Start of Data for processing

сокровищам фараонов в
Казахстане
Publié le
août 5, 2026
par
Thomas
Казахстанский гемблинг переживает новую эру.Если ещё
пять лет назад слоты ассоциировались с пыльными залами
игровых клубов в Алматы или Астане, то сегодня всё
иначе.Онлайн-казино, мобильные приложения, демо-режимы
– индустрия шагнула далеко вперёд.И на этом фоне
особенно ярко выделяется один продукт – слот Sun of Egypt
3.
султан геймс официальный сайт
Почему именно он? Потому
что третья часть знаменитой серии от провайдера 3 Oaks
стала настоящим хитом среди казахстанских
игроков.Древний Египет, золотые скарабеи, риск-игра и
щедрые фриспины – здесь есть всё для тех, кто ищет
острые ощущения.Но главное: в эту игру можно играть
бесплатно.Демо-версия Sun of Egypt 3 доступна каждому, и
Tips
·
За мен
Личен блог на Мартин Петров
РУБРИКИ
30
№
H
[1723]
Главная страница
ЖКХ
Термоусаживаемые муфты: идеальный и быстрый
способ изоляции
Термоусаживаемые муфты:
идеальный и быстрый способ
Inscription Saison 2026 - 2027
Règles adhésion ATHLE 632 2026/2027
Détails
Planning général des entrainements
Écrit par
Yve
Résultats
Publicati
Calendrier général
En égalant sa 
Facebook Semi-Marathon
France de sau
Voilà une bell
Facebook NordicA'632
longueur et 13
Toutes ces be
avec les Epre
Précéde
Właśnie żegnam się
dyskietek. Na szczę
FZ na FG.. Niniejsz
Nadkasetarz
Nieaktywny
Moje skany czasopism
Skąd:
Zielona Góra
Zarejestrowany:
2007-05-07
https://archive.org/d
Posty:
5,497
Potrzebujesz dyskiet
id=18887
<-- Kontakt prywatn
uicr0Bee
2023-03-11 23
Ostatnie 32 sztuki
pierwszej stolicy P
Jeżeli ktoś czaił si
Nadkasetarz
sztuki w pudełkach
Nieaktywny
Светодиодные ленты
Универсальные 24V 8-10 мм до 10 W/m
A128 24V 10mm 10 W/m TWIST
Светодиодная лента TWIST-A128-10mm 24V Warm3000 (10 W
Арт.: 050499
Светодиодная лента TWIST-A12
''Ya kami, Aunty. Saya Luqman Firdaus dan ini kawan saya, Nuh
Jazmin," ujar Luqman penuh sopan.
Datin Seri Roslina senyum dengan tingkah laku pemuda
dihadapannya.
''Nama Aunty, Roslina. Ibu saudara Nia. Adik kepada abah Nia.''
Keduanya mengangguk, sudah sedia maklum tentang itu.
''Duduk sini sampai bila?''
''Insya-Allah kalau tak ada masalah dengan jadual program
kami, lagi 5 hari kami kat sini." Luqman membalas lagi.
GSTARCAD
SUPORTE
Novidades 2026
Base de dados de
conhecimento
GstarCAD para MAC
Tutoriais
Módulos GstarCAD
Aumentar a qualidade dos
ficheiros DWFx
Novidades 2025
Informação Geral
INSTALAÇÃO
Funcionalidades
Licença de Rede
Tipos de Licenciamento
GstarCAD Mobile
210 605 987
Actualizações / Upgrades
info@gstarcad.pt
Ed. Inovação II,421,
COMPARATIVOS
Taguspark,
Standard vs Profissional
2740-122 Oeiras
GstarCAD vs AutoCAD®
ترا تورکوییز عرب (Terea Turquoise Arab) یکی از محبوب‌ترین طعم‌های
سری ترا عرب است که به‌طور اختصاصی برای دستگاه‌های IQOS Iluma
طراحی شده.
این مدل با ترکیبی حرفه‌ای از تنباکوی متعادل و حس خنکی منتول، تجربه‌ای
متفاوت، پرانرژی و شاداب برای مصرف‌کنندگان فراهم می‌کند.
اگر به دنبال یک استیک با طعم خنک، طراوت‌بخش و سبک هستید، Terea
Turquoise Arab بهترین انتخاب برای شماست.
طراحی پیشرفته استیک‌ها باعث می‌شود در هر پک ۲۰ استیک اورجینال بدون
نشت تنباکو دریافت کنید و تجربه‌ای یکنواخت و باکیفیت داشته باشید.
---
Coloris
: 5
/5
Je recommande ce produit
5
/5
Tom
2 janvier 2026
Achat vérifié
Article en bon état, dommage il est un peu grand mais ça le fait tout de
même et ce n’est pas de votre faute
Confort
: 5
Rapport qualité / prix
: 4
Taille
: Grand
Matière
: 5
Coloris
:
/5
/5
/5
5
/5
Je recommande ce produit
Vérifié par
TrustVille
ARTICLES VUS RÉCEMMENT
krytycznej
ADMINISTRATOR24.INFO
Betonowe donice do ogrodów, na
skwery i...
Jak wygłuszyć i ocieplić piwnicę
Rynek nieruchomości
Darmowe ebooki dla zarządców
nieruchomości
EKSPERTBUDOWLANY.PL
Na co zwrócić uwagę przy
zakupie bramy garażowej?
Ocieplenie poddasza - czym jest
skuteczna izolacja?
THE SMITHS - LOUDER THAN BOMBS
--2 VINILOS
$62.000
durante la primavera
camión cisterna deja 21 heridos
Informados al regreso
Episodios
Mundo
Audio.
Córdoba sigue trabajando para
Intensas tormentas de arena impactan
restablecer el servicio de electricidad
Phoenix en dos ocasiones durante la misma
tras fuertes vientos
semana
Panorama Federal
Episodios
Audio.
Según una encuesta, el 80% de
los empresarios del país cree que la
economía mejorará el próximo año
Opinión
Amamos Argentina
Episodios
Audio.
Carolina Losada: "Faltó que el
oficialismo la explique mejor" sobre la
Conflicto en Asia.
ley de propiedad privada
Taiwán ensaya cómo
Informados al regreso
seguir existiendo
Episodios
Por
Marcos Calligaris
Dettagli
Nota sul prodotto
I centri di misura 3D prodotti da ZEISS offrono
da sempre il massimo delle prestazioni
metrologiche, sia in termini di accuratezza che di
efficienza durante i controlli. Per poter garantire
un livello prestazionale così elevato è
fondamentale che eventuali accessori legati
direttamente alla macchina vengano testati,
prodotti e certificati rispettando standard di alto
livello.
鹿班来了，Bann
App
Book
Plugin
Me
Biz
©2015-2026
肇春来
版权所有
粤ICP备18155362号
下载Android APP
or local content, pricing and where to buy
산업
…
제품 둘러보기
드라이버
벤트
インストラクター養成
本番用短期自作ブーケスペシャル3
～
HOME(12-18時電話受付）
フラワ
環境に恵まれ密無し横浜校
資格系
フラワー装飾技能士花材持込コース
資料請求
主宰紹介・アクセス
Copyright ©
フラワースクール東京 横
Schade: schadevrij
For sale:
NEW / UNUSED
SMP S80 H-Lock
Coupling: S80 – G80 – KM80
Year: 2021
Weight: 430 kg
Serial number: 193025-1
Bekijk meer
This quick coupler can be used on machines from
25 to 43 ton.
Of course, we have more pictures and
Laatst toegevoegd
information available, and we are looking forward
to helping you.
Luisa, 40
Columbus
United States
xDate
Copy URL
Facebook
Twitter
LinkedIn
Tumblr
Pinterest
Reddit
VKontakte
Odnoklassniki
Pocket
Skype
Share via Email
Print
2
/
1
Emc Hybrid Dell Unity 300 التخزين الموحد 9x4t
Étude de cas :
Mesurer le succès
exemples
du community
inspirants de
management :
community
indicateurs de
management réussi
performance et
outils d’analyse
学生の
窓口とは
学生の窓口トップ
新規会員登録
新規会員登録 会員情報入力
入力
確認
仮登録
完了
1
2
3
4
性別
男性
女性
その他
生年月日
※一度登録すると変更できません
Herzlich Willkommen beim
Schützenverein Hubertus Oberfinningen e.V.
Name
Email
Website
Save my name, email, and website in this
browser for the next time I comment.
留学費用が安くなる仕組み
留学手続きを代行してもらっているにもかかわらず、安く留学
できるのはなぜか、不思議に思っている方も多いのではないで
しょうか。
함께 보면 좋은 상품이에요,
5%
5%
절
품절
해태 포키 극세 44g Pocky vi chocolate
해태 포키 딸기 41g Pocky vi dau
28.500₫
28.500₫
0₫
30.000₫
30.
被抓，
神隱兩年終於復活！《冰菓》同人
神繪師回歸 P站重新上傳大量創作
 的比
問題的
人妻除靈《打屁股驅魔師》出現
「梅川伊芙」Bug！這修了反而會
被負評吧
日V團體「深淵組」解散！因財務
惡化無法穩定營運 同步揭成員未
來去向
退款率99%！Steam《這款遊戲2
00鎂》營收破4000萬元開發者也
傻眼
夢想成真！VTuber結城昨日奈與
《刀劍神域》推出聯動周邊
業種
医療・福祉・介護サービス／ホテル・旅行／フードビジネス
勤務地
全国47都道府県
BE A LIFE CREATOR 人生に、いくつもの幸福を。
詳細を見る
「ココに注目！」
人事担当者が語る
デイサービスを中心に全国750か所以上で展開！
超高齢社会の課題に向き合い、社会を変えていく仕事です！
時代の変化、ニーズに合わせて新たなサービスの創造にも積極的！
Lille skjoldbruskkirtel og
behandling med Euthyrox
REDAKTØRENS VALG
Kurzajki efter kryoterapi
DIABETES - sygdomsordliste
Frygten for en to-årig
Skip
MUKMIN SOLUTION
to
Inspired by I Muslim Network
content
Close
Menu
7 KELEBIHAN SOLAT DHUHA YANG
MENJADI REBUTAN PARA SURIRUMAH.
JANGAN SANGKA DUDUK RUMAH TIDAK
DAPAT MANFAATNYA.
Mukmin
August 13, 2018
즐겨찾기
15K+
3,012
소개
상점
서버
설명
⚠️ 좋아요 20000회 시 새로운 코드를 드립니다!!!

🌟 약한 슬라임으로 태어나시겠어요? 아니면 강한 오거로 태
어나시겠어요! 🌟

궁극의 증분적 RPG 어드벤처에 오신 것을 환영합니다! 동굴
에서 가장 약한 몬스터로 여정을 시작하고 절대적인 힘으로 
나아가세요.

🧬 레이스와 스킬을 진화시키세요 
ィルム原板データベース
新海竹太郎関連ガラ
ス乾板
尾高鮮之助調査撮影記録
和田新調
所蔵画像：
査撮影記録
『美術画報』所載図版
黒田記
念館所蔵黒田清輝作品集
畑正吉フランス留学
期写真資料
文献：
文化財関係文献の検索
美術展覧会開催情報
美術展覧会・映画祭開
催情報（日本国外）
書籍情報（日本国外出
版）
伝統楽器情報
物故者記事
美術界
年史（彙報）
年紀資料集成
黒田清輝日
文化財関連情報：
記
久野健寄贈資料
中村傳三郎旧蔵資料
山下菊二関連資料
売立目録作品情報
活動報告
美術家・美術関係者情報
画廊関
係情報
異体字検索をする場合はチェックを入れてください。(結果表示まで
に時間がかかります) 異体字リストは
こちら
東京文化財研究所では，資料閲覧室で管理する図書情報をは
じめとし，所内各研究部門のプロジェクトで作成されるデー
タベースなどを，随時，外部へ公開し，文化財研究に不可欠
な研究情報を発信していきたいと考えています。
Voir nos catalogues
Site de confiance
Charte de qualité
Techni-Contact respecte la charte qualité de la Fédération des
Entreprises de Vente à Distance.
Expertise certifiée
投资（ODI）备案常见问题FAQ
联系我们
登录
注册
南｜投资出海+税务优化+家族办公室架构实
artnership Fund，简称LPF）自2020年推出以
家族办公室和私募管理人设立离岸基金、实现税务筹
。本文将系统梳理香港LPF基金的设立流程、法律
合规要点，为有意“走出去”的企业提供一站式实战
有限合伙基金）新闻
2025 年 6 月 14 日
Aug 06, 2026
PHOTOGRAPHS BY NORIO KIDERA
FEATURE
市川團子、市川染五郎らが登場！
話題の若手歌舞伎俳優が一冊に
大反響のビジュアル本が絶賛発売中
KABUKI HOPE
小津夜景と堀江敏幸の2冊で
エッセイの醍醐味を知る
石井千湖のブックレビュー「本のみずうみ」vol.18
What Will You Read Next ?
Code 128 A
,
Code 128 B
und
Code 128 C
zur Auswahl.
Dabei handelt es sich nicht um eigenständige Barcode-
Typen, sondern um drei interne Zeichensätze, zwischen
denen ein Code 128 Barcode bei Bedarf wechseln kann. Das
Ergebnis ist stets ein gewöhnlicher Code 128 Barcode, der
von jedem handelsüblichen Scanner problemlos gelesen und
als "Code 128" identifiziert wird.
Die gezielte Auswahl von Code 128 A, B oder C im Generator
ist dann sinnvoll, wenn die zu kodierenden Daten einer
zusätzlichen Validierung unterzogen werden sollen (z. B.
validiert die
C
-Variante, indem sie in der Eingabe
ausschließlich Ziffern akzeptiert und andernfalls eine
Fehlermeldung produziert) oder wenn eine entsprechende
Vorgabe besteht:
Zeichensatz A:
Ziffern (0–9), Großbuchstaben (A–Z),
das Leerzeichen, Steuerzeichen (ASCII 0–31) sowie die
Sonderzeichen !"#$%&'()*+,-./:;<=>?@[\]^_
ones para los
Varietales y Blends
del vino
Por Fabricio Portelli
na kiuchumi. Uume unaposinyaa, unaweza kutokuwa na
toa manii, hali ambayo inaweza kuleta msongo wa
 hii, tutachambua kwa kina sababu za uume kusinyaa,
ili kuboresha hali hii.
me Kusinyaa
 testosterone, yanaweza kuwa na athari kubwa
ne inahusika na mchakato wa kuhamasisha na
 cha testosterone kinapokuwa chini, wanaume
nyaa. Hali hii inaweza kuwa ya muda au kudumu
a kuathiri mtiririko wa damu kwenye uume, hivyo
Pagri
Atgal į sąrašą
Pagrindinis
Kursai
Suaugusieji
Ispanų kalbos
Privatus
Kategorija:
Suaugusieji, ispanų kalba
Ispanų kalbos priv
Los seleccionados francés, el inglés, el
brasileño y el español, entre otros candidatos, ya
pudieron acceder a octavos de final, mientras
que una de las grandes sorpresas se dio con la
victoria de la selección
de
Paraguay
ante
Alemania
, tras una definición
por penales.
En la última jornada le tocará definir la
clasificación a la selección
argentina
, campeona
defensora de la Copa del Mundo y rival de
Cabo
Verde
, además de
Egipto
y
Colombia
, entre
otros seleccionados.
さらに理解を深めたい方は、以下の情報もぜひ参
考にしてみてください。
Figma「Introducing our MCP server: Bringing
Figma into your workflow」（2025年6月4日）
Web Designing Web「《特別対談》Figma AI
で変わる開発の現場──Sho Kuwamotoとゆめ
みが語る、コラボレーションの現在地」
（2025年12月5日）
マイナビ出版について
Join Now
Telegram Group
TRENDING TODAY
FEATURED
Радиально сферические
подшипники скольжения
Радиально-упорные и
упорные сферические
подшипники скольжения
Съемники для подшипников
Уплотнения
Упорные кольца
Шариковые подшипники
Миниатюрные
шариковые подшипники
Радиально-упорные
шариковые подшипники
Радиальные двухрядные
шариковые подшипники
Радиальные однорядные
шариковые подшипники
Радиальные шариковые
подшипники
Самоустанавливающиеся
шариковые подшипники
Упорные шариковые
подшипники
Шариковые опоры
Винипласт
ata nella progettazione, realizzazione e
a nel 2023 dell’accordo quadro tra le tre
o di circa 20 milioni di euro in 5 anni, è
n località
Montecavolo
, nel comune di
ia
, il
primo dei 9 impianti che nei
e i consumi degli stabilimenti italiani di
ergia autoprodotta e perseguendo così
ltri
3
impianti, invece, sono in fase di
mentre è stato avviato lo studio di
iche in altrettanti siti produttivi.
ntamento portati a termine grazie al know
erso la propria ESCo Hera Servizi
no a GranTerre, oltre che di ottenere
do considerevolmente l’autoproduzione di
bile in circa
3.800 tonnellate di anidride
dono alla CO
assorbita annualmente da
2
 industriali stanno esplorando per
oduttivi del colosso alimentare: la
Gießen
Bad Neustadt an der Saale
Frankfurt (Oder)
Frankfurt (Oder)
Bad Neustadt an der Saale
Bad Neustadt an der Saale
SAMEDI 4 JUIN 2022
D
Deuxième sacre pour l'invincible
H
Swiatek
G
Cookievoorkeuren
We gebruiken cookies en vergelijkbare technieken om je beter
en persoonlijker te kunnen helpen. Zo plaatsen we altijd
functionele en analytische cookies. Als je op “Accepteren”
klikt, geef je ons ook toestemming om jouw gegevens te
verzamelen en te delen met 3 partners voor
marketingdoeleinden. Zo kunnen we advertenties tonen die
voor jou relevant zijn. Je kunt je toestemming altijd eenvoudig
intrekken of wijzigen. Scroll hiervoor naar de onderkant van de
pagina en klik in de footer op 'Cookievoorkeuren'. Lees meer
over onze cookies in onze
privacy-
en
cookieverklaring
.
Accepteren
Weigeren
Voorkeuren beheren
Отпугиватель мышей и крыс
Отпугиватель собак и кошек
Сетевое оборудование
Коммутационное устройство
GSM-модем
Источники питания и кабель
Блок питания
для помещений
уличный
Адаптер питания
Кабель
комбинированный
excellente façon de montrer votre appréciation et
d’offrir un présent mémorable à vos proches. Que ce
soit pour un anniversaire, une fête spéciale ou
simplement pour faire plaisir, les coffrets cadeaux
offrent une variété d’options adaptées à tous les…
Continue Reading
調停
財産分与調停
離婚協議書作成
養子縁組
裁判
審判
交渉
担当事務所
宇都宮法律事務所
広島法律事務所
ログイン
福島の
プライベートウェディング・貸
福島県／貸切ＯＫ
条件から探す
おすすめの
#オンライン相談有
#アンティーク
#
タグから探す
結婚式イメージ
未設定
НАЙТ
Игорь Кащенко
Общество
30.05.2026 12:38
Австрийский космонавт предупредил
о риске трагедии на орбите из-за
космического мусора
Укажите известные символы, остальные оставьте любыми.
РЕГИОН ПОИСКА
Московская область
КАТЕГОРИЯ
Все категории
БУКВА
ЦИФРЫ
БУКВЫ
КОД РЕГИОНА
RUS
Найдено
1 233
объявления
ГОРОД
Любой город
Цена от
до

End of Data for processing

■ Task objective ■
Please give an exact copy of the lines above, beginning with the line containing "что третья часть" and running through the line containing "sztuki w pudełkach", and of no other lines.

■ Written solution ■
что третья часть знаменитой серии от провайдера 3 Oaks
стала настоящим хитом среди казахстанских
игроков.Древний Египет, золотые скарабеи, риск-игра и
щедрые фриспины – здесь есть всё для тех, кто ищет
острые ощущения.Но главное: в эту игру можно играть
бесплатно.Демо-версия Sun of Egypt 3 доступна каждому, и
Tips
·
За мен
Личен блог на Мартин Петров
РУБРИКИ
30
№
H
[1723]
Главная страница
ЖКХ
Термоусаживаемые муфты: идеальный и быстрый
способ изоляции
Термоусаживаемые муфты:
идеальный и быстрый способ
Inscription Saison 2026 - 2027
Règles adhésion ATHLE 632 2026/2027
Détails
Planning général des entrainements
Écrit par
Yve
Résultats
Publicati
Calendrier général
En égalant sa 
Facebook Semi-Marathon
France de sau
Voilà une bell
Facebook NordicA'632
longueur et 13
Toutes ces be
avec les Epre
Précéde
Właśnie żegnam się
dyskietek. Na szczę
FZ na FG.. Niniejsz
Nadkasetarz
Nieaktywny
Moje skany czasopism
Skąd:
Zielona Góra
Zarejestrowany:
2007-05-07
https://archive.org/d
Posty:
5,497
Potrzebujesz dyskiet
id=18887
<-- Kontakt prywatn
uicr0Bee
2023-03-11 23
Ostatnie 32 sztuki
pierwszej stolicy P
Jeżeli ktoś czaił si
Nadkasetarz
sztuki w pudełkach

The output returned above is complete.